JOB
What is needed is every line of the data that includes the word "Cuneo". Please copy each one.

Stored dataset items
════════════════════
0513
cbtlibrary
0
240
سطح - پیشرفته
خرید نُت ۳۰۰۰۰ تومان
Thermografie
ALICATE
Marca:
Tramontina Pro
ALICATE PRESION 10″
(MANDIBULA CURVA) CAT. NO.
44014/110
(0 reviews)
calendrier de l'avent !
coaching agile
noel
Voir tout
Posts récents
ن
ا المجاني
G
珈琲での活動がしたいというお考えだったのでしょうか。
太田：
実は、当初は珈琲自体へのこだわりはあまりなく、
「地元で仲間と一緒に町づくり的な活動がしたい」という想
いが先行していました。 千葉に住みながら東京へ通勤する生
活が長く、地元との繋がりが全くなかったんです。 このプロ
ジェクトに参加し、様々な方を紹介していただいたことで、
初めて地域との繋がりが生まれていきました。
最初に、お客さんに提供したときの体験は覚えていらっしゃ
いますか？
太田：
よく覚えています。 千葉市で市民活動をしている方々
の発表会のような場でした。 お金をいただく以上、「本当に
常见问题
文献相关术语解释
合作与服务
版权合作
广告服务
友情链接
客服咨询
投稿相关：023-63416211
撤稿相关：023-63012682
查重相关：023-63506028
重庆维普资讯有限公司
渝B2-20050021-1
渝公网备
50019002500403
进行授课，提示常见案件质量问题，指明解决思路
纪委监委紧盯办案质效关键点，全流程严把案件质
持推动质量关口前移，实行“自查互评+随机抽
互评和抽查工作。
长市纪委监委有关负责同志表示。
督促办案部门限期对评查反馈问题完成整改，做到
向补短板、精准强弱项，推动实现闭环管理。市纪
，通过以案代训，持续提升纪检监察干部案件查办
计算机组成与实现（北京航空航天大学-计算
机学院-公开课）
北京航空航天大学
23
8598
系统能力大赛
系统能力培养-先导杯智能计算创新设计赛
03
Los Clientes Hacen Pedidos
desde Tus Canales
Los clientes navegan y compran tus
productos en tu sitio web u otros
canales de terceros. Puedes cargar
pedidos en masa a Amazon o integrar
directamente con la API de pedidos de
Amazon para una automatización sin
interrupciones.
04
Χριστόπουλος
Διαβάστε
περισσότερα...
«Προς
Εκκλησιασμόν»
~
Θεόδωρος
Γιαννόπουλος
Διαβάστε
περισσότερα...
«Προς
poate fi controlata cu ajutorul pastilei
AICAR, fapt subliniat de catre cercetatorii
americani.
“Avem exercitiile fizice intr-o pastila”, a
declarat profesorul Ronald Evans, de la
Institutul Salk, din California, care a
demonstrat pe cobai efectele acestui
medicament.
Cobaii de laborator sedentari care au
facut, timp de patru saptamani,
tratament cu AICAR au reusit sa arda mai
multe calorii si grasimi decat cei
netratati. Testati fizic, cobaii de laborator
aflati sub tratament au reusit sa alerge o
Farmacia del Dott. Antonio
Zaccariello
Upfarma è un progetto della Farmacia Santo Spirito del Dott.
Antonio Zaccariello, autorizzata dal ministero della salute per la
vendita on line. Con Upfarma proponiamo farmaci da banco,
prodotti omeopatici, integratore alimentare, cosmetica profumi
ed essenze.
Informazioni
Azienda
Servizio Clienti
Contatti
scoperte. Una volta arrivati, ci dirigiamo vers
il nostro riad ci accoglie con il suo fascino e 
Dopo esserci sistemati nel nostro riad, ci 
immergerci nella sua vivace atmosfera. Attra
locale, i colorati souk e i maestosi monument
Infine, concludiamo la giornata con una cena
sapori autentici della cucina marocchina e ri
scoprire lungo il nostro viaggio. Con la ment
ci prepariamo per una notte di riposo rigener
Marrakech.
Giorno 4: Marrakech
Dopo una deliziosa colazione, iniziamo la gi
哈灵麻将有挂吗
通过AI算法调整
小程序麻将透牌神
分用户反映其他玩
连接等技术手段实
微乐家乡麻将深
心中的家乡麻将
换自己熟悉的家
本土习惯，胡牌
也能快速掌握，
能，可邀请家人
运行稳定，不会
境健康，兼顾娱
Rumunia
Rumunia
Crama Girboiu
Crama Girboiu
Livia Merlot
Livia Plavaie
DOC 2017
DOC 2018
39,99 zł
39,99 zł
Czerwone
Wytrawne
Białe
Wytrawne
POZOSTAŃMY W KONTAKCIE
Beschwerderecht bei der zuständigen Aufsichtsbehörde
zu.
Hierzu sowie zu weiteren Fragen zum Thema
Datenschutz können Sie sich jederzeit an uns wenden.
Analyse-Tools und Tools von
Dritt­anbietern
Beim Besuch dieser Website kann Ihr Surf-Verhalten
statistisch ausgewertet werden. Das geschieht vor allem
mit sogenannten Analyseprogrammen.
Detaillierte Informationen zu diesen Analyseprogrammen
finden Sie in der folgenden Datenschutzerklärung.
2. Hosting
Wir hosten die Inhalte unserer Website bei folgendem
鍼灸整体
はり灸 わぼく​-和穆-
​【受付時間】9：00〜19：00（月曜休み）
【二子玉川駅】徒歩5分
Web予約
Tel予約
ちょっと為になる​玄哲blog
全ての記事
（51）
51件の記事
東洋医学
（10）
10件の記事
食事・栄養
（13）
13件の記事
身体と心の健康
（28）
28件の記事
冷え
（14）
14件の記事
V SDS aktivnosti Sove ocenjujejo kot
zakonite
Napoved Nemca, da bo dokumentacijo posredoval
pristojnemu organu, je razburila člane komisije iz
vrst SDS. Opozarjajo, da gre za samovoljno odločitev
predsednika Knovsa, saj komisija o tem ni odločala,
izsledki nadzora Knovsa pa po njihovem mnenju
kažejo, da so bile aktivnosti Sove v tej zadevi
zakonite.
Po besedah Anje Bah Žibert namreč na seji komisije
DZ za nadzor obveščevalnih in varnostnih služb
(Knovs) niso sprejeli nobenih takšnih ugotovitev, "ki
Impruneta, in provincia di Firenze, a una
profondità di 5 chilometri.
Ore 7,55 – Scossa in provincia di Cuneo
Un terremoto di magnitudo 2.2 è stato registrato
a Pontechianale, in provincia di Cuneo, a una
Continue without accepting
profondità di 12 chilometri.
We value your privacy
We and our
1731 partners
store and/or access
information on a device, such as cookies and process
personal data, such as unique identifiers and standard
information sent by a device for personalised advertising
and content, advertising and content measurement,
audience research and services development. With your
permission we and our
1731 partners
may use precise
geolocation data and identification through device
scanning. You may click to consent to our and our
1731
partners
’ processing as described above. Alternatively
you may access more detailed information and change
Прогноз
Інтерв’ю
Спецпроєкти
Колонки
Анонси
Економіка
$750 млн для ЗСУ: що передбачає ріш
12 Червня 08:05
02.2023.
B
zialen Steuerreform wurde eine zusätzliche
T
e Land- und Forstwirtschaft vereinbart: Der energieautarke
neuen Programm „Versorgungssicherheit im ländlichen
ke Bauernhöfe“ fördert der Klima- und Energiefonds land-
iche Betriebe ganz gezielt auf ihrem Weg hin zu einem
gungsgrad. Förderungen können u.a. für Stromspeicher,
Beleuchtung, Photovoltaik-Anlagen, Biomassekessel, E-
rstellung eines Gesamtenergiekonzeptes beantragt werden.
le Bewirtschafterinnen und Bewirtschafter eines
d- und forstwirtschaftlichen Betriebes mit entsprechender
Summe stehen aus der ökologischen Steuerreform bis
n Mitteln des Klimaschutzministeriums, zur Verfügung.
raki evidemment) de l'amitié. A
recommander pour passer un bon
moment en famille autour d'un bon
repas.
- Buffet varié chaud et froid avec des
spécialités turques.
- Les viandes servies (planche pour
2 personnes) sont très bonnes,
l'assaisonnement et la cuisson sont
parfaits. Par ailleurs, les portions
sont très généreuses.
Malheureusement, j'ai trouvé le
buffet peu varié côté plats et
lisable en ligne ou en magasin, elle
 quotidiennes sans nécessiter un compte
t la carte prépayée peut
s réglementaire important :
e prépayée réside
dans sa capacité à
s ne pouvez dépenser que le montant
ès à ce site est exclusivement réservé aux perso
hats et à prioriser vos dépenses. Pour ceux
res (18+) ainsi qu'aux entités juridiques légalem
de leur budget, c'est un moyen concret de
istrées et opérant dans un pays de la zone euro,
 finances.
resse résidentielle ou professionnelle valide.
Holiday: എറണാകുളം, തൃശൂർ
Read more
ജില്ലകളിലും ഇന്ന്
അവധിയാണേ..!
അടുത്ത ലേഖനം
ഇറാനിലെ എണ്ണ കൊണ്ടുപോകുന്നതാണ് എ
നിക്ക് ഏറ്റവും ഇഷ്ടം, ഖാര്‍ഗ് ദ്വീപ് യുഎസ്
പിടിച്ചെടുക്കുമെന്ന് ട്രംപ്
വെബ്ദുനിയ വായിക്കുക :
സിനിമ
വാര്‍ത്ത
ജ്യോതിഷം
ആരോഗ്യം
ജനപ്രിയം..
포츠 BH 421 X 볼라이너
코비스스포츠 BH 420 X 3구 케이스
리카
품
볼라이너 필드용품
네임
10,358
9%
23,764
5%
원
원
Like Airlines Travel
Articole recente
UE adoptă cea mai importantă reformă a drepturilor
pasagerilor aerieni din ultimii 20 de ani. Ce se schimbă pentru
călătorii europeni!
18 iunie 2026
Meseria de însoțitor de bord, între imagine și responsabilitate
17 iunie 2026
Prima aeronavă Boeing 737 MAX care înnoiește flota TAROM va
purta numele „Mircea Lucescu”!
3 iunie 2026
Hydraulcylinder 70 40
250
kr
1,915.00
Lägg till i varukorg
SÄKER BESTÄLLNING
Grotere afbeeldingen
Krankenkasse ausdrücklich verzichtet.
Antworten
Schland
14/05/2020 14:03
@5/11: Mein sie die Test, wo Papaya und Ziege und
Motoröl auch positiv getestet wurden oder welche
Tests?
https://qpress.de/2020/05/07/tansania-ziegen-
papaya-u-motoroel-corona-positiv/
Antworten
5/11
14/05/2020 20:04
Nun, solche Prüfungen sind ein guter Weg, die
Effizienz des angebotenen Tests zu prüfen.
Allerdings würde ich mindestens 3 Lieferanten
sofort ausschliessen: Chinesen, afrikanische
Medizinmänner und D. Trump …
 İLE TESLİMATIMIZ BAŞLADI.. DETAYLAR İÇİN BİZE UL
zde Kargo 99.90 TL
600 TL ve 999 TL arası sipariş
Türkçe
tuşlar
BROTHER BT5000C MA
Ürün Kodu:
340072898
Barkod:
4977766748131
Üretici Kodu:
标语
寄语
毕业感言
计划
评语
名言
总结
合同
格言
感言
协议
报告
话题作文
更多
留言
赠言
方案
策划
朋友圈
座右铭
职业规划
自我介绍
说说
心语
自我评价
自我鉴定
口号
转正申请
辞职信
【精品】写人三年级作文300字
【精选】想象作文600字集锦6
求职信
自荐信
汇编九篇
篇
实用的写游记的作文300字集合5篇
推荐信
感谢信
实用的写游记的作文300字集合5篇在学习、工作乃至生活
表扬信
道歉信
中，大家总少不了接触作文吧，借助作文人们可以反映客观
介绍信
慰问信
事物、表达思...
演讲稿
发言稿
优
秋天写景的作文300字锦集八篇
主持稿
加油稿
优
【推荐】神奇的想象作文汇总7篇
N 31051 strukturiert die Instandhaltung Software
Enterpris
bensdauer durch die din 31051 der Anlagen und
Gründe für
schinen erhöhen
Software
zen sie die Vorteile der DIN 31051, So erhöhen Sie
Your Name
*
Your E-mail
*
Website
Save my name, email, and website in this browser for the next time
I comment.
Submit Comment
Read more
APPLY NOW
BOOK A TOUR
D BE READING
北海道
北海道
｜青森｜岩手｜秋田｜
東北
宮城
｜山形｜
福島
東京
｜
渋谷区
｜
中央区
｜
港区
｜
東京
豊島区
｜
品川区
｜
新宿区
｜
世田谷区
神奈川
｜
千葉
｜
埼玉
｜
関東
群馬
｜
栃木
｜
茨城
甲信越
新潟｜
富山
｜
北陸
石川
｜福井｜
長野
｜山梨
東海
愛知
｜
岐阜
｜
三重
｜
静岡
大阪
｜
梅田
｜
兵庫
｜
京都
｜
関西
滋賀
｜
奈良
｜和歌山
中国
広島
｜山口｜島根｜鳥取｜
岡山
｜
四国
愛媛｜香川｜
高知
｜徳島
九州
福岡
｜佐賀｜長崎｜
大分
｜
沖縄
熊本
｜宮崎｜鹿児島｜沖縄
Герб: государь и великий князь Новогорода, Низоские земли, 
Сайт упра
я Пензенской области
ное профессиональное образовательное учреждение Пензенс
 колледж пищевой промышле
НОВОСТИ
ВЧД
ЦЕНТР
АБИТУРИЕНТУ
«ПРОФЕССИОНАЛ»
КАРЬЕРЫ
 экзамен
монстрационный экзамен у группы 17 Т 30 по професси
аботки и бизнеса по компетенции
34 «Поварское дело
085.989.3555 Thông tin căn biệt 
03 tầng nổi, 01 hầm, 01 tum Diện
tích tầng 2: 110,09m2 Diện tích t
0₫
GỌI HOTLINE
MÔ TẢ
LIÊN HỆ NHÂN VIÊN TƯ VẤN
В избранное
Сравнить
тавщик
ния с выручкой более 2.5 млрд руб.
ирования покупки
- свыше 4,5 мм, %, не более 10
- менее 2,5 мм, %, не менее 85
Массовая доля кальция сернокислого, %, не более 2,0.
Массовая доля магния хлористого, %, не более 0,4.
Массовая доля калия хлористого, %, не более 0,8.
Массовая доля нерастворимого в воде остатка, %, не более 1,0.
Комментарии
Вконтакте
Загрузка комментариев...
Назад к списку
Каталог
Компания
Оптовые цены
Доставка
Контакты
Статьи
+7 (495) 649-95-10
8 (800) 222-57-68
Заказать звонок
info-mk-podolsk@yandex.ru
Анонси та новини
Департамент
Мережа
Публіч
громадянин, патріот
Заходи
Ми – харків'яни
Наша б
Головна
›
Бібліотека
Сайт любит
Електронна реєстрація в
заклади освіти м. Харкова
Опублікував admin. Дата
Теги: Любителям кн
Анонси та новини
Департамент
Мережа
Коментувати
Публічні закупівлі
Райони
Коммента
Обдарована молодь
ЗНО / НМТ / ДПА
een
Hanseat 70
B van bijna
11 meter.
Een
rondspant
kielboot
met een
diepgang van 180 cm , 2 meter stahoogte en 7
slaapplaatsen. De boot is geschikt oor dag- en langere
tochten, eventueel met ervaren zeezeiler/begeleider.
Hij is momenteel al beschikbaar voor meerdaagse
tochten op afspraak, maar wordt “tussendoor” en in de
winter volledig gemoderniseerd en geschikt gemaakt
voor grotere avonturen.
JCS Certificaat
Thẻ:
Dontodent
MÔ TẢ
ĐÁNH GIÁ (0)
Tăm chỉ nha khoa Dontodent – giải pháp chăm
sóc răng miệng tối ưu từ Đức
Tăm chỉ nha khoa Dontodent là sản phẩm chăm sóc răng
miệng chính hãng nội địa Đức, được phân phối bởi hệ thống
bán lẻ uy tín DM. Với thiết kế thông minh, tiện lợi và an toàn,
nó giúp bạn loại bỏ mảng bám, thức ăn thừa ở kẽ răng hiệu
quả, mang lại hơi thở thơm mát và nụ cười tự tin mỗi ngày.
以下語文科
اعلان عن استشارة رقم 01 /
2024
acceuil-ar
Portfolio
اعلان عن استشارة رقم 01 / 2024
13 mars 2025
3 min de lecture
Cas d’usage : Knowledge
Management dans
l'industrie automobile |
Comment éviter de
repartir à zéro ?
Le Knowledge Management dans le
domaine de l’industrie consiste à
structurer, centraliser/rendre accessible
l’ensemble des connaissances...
════════════════════
TASK OUTPUT
Ore 7,55 – Scossa in provincia di Cuneo
a Pontechianale, in provincia di Cuneo, a una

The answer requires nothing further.